• GOAL OF THE EXERCISE
Please reproduce the part of the forum announcement between "The International Coalition to Free the Angola Three" and "National Lawyers Guild.", inclusive, word for word.

• PASSAGE SHOWN
:::::
Saturday, March 24, 2012
Release Date: March 24, 2012
Contact: Marina Drummer
International Coalition to Free the Angola Three
Marina@communityfuturescollective.org
(707) 486-6806
www.angola3.orgwww.angola3news.com The Outer Limits of Solitary Confinement:
A Public Forum to Support the California Prisoner Hunger Strike
Friday, April 6, 2012, 6pm - 8pm
UC Hastings College of the Law
Louis B. Mayer Lounge
198 McAllister Street
San Francisco
(San Francisco) --This free San Francisco event organized by the International Coalition to Free the Angola 3 will mark 40 years of solitary confinement for Herman Wallace and Albert Woodfox of the Angola 3, by exploring the expansion and overuse of solitary confinement, and mobilizing support for the Amnesty International Petition to remove them from solitary confinement and support for the California Hunger Strikers. Includes Keynote with Angola 3’s Robert H. King, 2 films and additional speakers.
The International Coalition to Free the Angola Three is presenting a free public forum and film screening entitled “The Outer Limits of Solitary Confinement,” at UC Hastings College of the Law, Louis B. Mayer Lounge, 198 McAllister Street, San Francisco, on Friday, April 6, 2012, from 6pm - 8pm, and co-hosted by the Hastings Race and Poverty Law Journal and the Hastings chapter of the National Lawyers Guild.
:::::
• GIVEN MATERIAL
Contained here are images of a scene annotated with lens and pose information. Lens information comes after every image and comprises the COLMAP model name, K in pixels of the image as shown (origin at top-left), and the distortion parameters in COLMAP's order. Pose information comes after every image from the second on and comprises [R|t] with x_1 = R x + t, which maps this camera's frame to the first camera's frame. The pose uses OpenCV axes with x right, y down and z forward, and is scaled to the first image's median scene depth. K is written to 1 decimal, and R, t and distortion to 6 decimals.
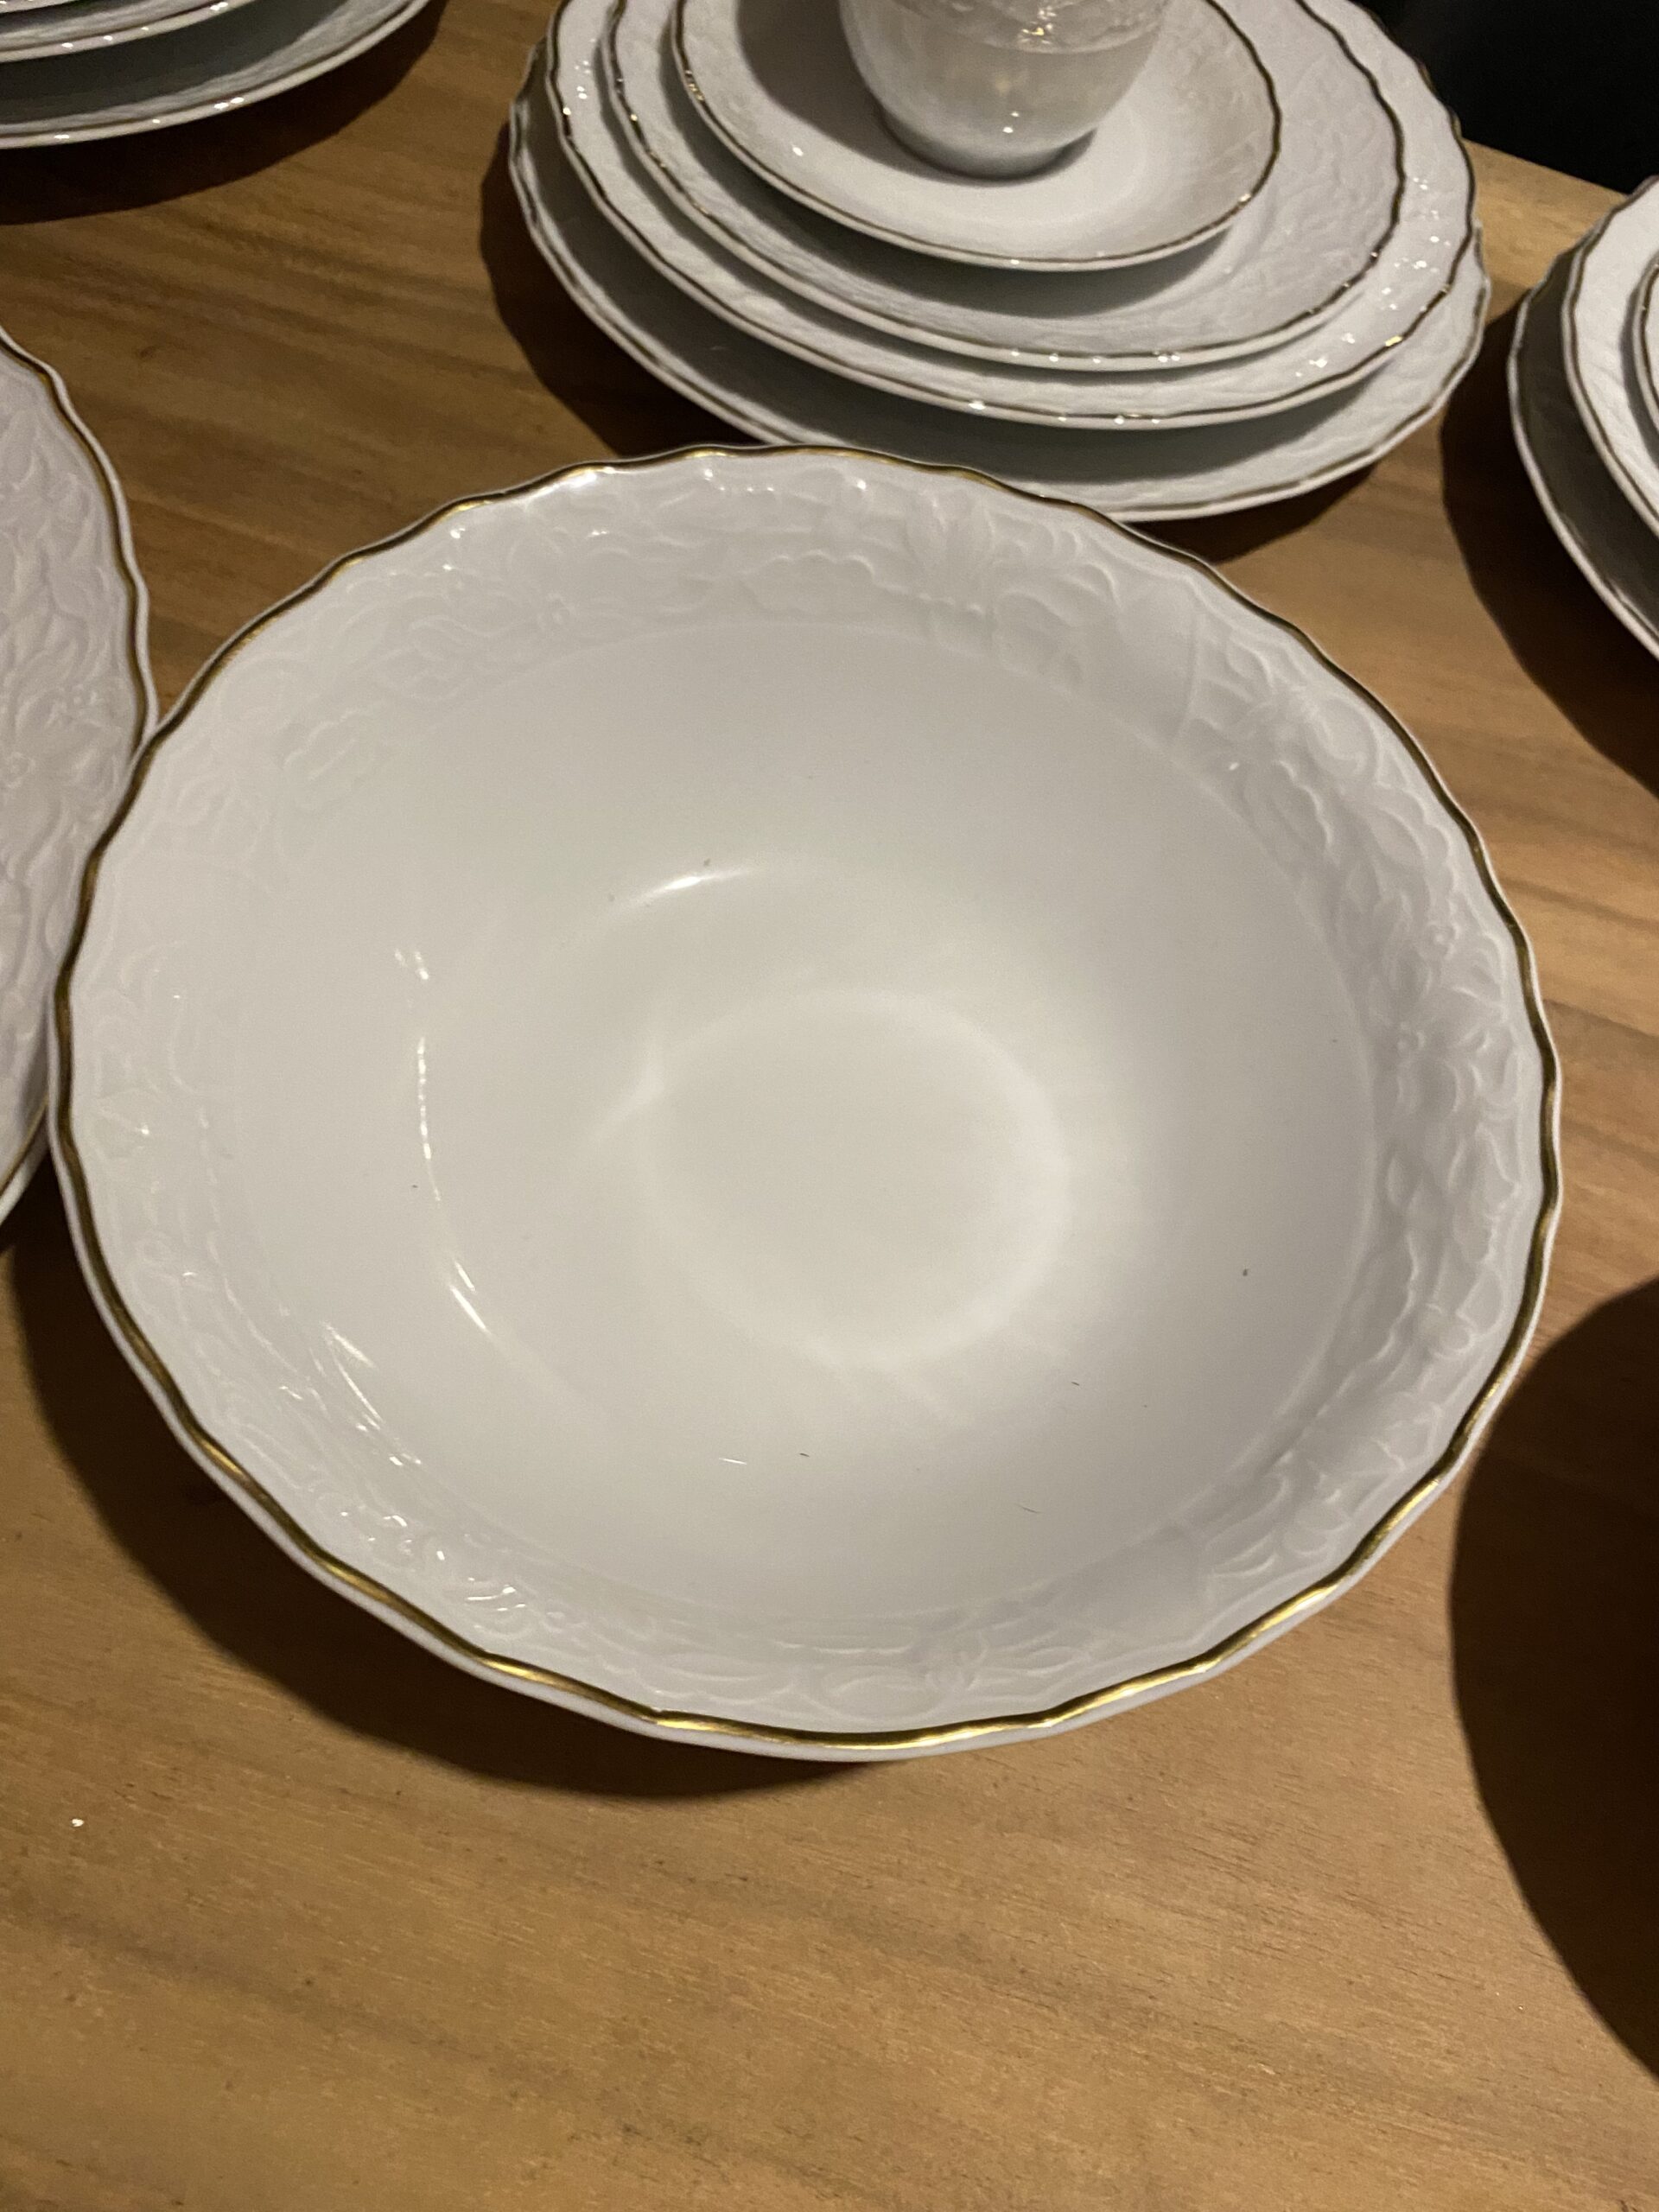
lens RADIAL K [[1645.5, 0, 826.9], [0, 1645.5, 1119.4], [0, 0, 1]] dist [-0.000140, -0.002228]
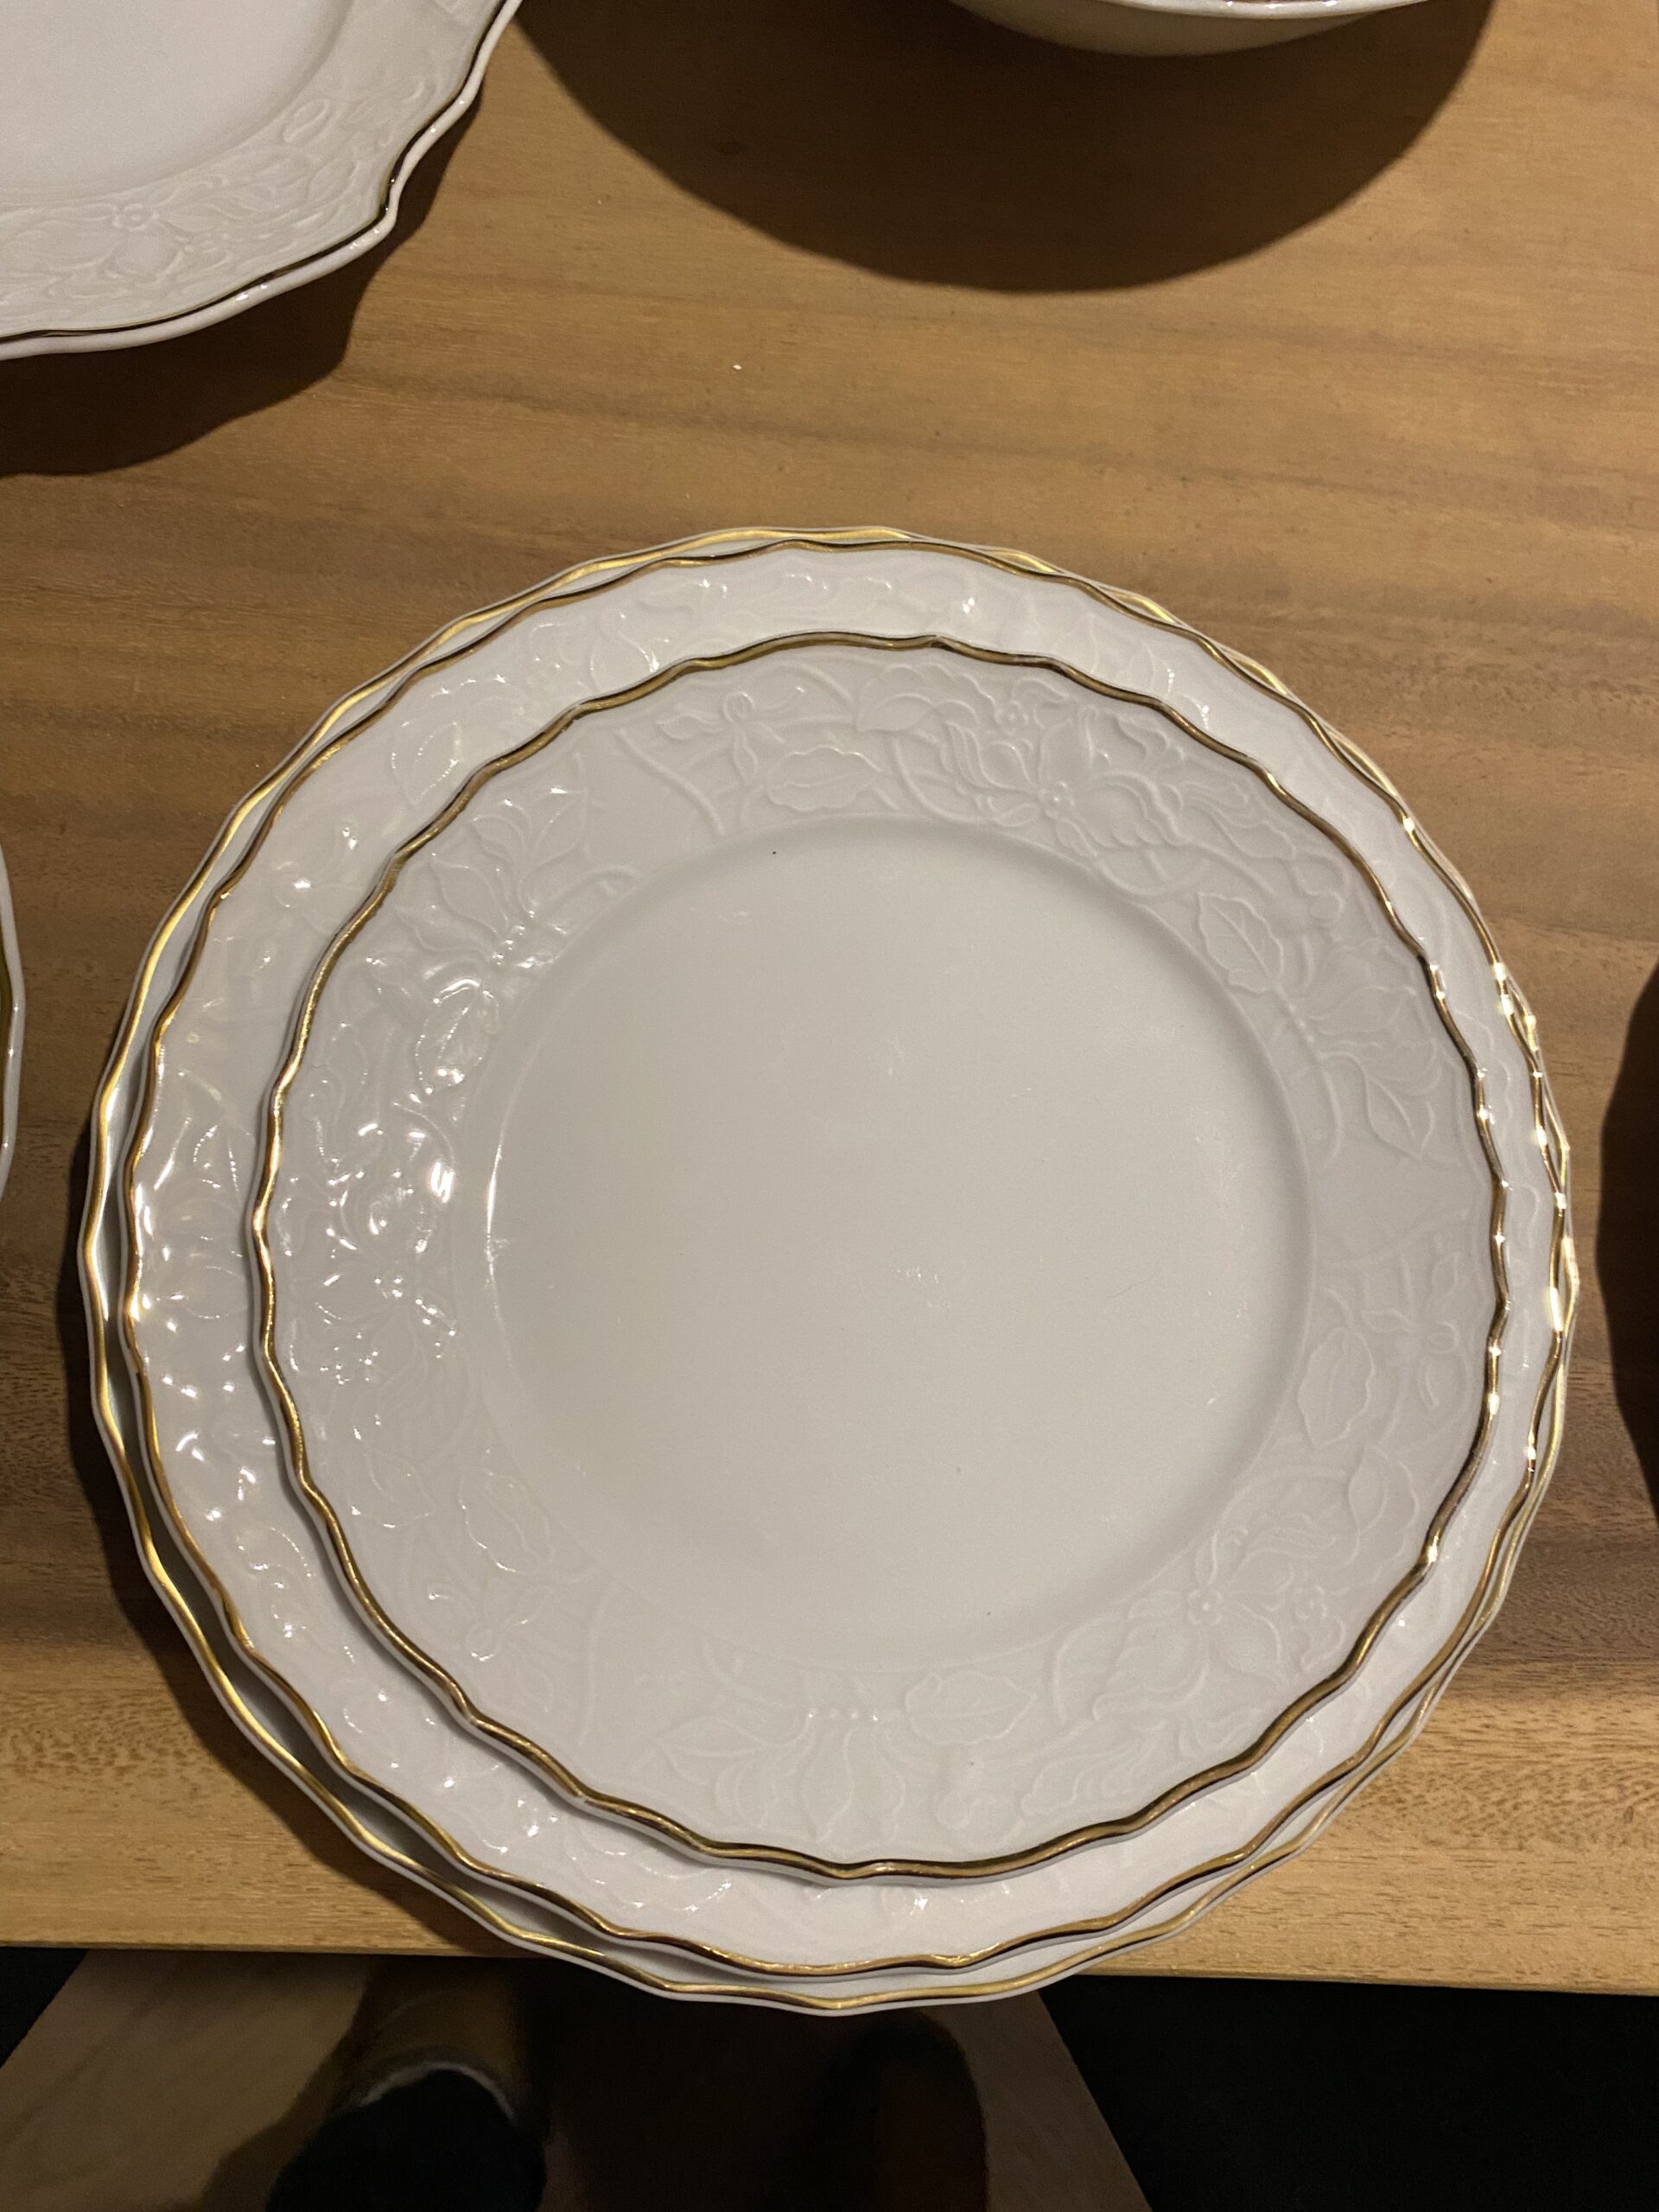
:::::
• EXPECTED ANSWER
The International Coalition to Free the Angola Three is presenting a free public forum and film screening entitled “The Outer Limits of Solitary Confinement,” at UC Hastings College of the Law, Louis B. Mayer Lounge, 198 McAllister Street, San Francisco, on Friday, April 6, 2012, from 6pm - 8pm, and co-hosted by the Hastings Race and Poverty Law Journal and the Hastings chapter of the National Lawyers Guild.